Use AND in the WHERE clause for post-vector-search filtering. The topK results may not include all matching rows:

SELECT *, SCORE() FROM exampletable WHERE col_keyword='cat_a' AND VECTOR_QUERY_FLOAT32(col_vector, '[1.5, -1.5, 2.5, -2.5]', 500) LIMIT 10;

JSON functions

Tablestore SQL JSON functions follow the MySQL 5.7 syntax and extract data from JSON-format columns.

Function	Syntax	Description
->>	`col->>'$.path'`	Extracts the value at the specified path and converts it to a string. Equivalent to `JSON_UNQUOTE(JSON_EXTRACT())`.
JSON_UNQUOTE	`JSON_UNQUOTE(json_val)`	Removes the outer quotation marks from a JSON value and returns a string.
JSON_EXTRACT	`JSON_EXTRACT(json_doc, path[, path] ...)`	Extracts the sub-document at the specified path. The return value retains the JSON format.
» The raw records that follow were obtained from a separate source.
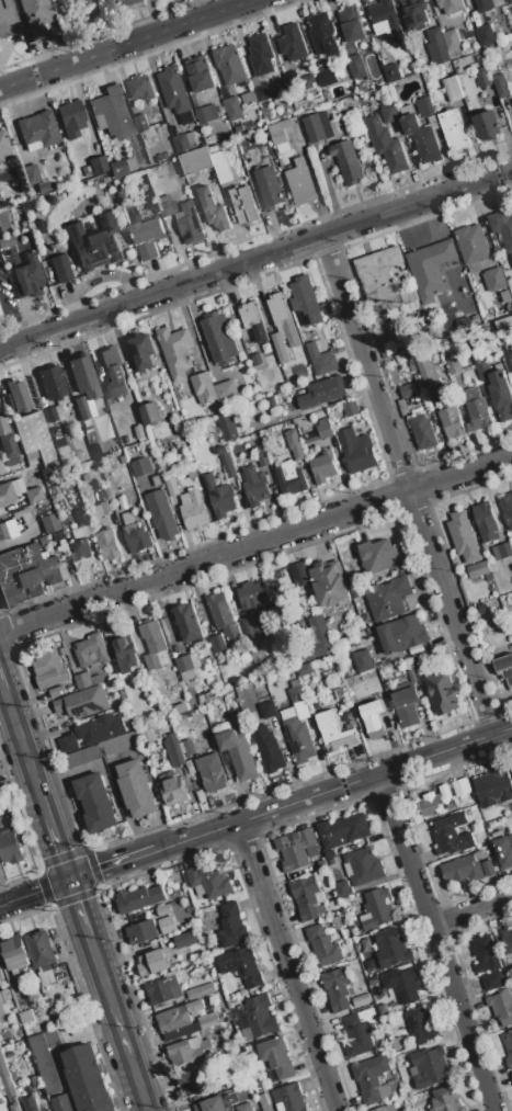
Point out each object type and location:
building: (130, 3)
building: (450, 6)
building: (484, 6)
building: (415, 15)
building: (35, 17)
building: (7, 21)
building: (386, 21)
building: (352, 24)
building: (323, 36)
building: (485, 36)
building: (451, 41)
road: (124, 42)
building: (293, 45)
building: (437, 48)
building: (261, 56)
building: (230, 66)
building: (356, 67)
building: (391, 74)
building: (200, 75)
building: (327, 78)
building: (483, 80)
building: (308, 82)
building: (500, 87)
building: (141, 89)
building: (452, 89)
building: (174, 91)
building: (262, 93)
building: (279, 97)
building: (248, 99)
building: (231, 105)
building: (425, 109)
building: (112, 113)
building: (206, 115)
building: (389, 115)
building: (71, 118)
building: (141, 124)
building: (281, 126)
building: (487, 126)
building: (317, 128)
building: (37, 130)
building: (453, 132)
building: (421, 137)
building: (278, 138)
building: (3, 142)
building: (181, 145)
building: (386, 146)
building: (162, 158)
building: (196, 162)
building: (347, 163)
building: (97, 165)
building: (220, 165)
building: (121, 167)
building: (86, 171)
building: (29, 175)
building: (4, 176)
building: (300, 184)
building: (41, 188)
building: (269, 188)
building: (120, 195)
building: (24, 206)
building: (165, 206)
building: (244, 206)
building: (214, 211)
building: (189, 223)
building: (39, 227)
building: (503, 228)
building: (145, 234)
building: (6, 241)
building: (95, 245)
building: (472, 245)
road: (255, 259)
building: (60, 269)
building: (430, 269)
building: (379, 275)
building: (28, 278)
building: (494, 281)
building: (504, 294)
building: (410, 297)
building: (306, 302)
building: (254, 322)
building: (463, 325)
building: (504, 325)
building: (283, 329)
building: (220, 339)
building: (143, 352)
building: (176, 353)
building: (508, 359)
building: (256, 360)
building: (322, 361)
building: (481, 367)
building: (454, 368)
building: (114, 373)
building: (427, 373)
building: (83, 376)
building: (51, 383)
building: (203, 387)
building: (226, 392)
building: (407, 392)
building: (323, 393)
building: (17, 395)
building: (501, 396)
building: (271, 403)
building: (81, 408)
building: (350, 409)
building: (477, 411)
building: (52, 413)
building: (150, 414)
building: (450, 416)
building: (230, 424)
building: (139, 432)
building: (318, 433)
building: (423, 433)
building: (106, 436)
building: (33, 438)
building: (6, 445)
building: (294, 445)
building: (357, 451)
building: (84, 453)
building: (262, 456)
building: (226, 463)
building: (141, 467)
building: (1, 468)
building: (323, 468)
building: (193, 475)
building: (291, 480)
road: (409, 484)
building: (255, 487)
building: (172, 488)
building: (10, 491)
building: (33, 495)
building: (220, 498)
building: (100, 506)
building: (507, 510)
building: (194, 511)
building: (161, 515)
building: (80, 516)
building: (22, 517)
building: (48, 523)
building: (485, 523)
building: (7, 529)
building: (55, 535)
building: (135, 535)
building: (463, 538)
building: (41, 540)
road: (255, 544)
building: (108, 546)
building: (505, 551)
building: (81, 555)
building: (380, 558)
building: (52, 571)
building: (478, 571)
building: (299, 575)
building: (19, 576)
building: (329, 586)
building: (388, 599)
building: (254, 600)
building: (223, 617)
building: (188, 624)
building: (250, 630)
building: (320, 635)
building: (402, 636)
building: (217, 646)
building: (153, 647)
building: (92, 652)
building: (126, 655)
building: (363, 661)
building: (419, 661)
building: (49, 666)
building: (74, 666)
building: (185, 669)
building: (505, 669)
building: (304, 670)
building: (82, 681)
road: (2, 683)
building: (57, 692)
building: (443, 694)
building: (296, 695)
building: (83, 704)
building: (407, 706)
building: (267, 711)
building: (373, 720)
building: (101, 729)
building: (335, 733)
building: (146, 736)
building: (299, 741)
building: (68, 744)
building: (119, 744)
building: (172, 746)
building: (188, 748)
building: (268, 750)
road: (27, 755)
building: (238, 756)
building: (83, 757)
building: (511, 769)
building: (212, 774)
building: (493, 788)
road: (332, 789)
building: (136, 790)
building: (172, 790)
building: (443, 799)
building: (96, 804)
building: (343, 831)
building: (452, 837)
building: (503, 848)
building: (10, 849)
road: (60, 849)
building: (295, 851)
building: (329, 855)
building: (322, 865)
road: (111, 866)
building: (363, 868)
building: (488, 869)
building: (462, 871)
traffic signals: (71, 880)
building: (208, 883)
building: (343, 891)
road: (35, 893)
building: (181, 895)
building: (306, 898)
building: (139, 900)
road: (80, 907)
building: (376, 910)
building: (163, 912)
road: (468, 913)
building: (339, 922)
building: (166, 925)
building: (188, 926)
building: (232, 927)
building: (141, 933)
building: (178, 941)
building: (506, 942)
road: (430, 944)
building: (323, 948)
building: (391, 949)
building: (41, 952)
building: (15, 953)
building: (486, 955)
building: (153, 965)
building: (370, 965)
road: (290, 966)
building: (242, 967)
building: (1, 976)
building: (493, 982)
building: (406, 986)
building: (376, 988)
building: (337, 989)
building: (161, 991)
building: (194, 994)
building: (5, 997)
building: (361, 1000)
building: (502, 1007)
building: (178, 1017)
building: (26, 1018)
building: (257, 1018)
building: (62, 1021)
building: (208, 1022)
road: (118, 1023)
building: (420, 1027)
building: (183, 1031)
building: (359, 1033)
building: (398, 1045)
building: (508, 1048)
building: (189, 1052)
building: (277, 1058)
building: (46, 1061)
building: (2, 1068)
building: (429, 1068)
building: (511, 1076)
building: (87, 1080)
building: (372, 1080)
building: (191, 1084)
building: (10, 1091)
building: (289, 1099)
building: (446, 1100)
building: (264, 1103)
building: (32, 1104)
building: (61, 1104)
building: (211, 1105)
building: (4, 1107)
building: (16, 1107)
building: (244, 1107)
building: (386, 1108)
building: (47, 1110)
->> (JSON path extraction)

Extracts the value at the specified path from a JSON column and unquotes it to a string. Equivalent to JSON_UNQUOTE(JSON_EXTRACT()).

column->>'$.path'

Parameter	Type	Description
column	STRING	The column name.
path	STRING	A JSON path expression that must start with `$`. For the detailed syntax, see JSON Path syntax below.

Example

SELECT col_json->>'$.city' AS city FROM exampletable LIMIT 10;

JSON_UNQUOTE

Removes the outer quotation marks from a JSON value and returns a string. Returns NULL if the argument is NULL.

JSON_UNQUOTE(json_val)

Parameter	Type	Description
json_val	STRING	A JSON value, typically the return value of JSON_EXTRACT. An error is returned if the value starts and ends with double quotation marks but is not a valid JSON string literal.

Example

SELECT JSON_UNQUOTE(JSON_EXTRACT(col_json, '$.city')) AS city FROM exampletable LIMIT 10;

JSON_EXTRACT

Extracts the sub-document at the specified path from a JSON column. The return value retains the JSON format, with string values wrapped in quotation marks. Multiple paths can be specified, and the results are returned in array format.

Important

Tablestore does not support native JSON types. JSON_EXTRACT cannot be used alone and returns an invalid column type: json error. Use JSON_EXTRACT with JSON_UNQUOTE.

JSON_EXTRACT(json_doc, path[, path] ...)

Parameter	Type	Description
json_doc	STRING	A JSON document. An error is returned if the value is not a valid JSON document.
path	STRING	A JSON path expression that must start with `$`. Multiple paths are supported. Returns NULL if any argument is NULL or if the path does not exist in the document. An error is returned if the path is not a valid path expression.

Examples

Extract a single path:

SELECT JSON_UNQUOTE(JSON_EXTRACT(col_json, '$.city')) AS city FROM exampletable WHERE pk = 1;

Extract multiple paths. The results are returned in array format:

-- Assume col_json contains {"a": 1, "b": 2, "c": {"d": 4}}
SELECT JSON_UNQUOTE(JSON_EXTRACT(col_json, '$.a', '$.b', '$.c.d')) AS subdoc FROM exampletable WHERE pk = 1;
-- Result: [1, 2, 4]

JSON Path syntax

Paths must start with $, which represents the entire JSON document. Append path selectors after $. Selectors can be combined.

Selector	Example	Description
$.key	$.a, $.c.d	Accesses an object member. Enclose keys that contain spaces in double quotation marks, such as `$."a fish"`.
[N]	$[0], $.f[1]	Accesses an array element. Indexes start from 0.
.*	$.*	Object wildcard. Returns the values of all members.
[*]	$.arr[*]	Array wildcard. Returns the values of all elements.
prefix**suffix	$**.d	Path wildcard. Matches all paths that start with prefix and end with suffix.

JSON object query examples

Assume the JSON column contains {"a": 1, "f": [1, 2, 3], "c": {"d": 4}}:

Path	Return value	Description
$	{"a": 1, "c": {"d": 4}, "f": [1, 2, 3]}	The entire document
$.a	1	A direct member
$.c	{"d": 4}	A nested object
$.c.d	4	A nested object member
$.f[1]	2	An array element

JSON array query examples

Assume the JSON column contains [3, {"a": [5, 6], "b": 10}, [99, 100]]. Non-scalar return values support nested queries.

Path	Return value	Description
$[0]	3	A scalar element
$[1]	{"a": [5, 6], "b": 10}	A non-scalar value. Nested queries can continue.
$[1].a	[5, 6]	A nested object member
$[1].a[1]	6	A nested array element
$[1].b	10	A nested object member
$[2][0]	99	A nested array element
$[3]	NULL	Out of bounds. Returns NULL.